Local Fundraising for Independent Scientific Review Begins

PRESS RELEASE
For immediate release

MERRIMAC — Despite more than 300 letters and postcards and
standing-room-only attendance at the WDNR’s January 23 public meeting,
the burial of mercury-laced sediments at Badger Army Ammunition Plant
has been approved. The 8-acre landfill will be located inside Badger in
the Township of Sumpter.

CSWAB received word this week that the WDNR has approved the Army’s
requested low hazard exemption. The April 6 letter exempts the Army
from meeting even minimum design and construction criteria normally
required for hazardous waste landfills.

Unlike other hazardous waste landfills, the new landfill will have a
permeable soil cover instead of an engineered cap. The WDNR maintains
that the amount of settling expected as the sediment dewaters and
decomposes would cause a problem with a cap. However, without an
engineered cap, rainwater and melting snow will continue to migrate
through the buried sediments, carrying low levels of contaminants away
from the site.

As a result, conditions of the WDNR approval stipulate that if future
monitoring shows that an environmental problem exists at the site or
adjacent wetlands, the Department will require remediation and or
removal of the entire landfill to a monitored landfill elsewhere on the
Badger property. CSWAB maintains the mercury-contaminated sediments
should be placed in a fully regulated landfill now rather than risk a
failure in the future when it may be impractical or cost-prohibitive to
move the materials.

In anticipation of the Department’s decision, CSWAB’s board has approved
hiring a soil scientist to review the Army’s conclusions about the
long-term integrity of the burial site. Although CSWAB supports the
dredging of the bay itself, the community-led board has serious concerns
about the potential future impact 30,000 cubic yards of buried
mercury-contaminated sediments may have on the environment.

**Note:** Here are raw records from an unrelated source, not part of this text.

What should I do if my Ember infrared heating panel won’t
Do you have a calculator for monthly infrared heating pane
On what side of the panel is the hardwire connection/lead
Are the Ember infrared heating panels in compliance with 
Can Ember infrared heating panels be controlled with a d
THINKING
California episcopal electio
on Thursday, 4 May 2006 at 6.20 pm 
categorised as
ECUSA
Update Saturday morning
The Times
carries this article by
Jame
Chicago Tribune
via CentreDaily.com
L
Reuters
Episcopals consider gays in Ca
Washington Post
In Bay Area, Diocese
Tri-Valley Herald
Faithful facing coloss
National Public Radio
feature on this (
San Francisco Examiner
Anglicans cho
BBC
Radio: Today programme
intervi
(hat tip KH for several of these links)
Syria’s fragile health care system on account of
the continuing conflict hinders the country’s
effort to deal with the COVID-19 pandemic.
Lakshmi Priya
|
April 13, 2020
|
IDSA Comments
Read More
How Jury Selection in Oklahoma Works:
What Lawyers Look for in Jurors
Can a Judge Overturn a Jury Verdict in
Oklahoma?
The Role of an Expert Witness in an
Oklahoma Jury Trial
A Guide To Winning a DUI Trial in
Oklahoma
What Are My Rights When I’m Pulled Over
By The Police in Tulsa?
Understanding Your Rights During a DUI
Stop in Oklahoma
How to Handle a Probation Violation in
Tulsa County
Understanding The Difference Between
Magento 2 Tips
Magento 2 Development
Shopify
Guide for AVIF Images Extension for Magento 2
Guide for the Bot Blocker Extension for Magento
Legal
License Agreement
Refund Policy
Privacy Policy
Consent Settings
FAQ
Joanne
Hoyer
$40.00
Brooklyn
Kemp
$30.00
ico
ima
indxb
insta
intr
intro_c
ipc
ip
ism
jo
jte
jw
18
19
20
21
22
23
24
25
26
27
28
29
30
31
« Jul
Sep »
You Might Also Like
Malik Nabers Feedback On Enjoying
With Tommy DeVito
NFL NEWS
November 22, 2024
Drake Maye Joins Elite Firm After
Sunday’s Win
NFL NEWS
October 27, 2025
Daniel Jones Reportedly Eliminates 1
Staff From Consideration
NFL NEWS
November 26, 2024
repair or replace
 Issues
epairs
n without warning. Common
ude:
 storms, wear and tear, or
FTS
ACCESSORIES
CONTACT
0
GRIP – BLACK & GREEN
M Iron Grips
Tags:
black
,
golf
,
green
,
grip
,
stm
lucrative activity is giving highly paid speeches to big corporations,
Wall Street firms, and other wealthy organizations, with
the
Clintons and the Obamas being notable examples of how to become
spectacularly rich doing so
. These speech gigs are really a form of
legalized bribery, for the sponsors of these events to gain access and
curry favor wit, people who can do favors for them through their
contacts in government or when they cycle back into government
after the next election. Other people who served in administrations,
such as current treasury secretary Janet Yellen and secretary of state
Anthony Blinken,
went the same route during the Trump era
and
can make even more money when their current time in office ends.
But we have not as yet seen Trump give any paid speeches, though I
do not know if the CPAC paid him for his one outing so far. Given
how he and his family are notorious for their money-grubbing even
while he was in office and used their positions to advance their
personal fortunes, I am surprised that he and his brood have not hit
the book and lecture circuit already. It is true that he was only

In order to minimize potential risks, the WDNR approval relies heavily
on deed and future use restrictions. Future cultivation or excavation
of the site will be prohibited. If animal damage, vandalism, or other
activities disturb soil cover or vegetation, the Army may be required to
fence the entire site.

The contaminated sediments containing high levels of mercury, lead,
copper, zinc, and nitrogen were generated mainly during World War II
and the Korean conflict as a by-product of ammunition manufacture at
Badger Army Ammunition Plant. During active production years,
industrial wastewater was discharged from Badger through a series of
settling ponds inside the plant and ultimately to Gruber’s Grove Bay, an
embayment of Lake Wisconsin north of Prairie du Sac. The dredging
project is scheduled to begin later this month.

“We need the community’s help to keep the pressure on,” said CSWAB’s
Executive Director Laura Olah. “Funding will help us push for a better
solution and better long term protection of the environment.”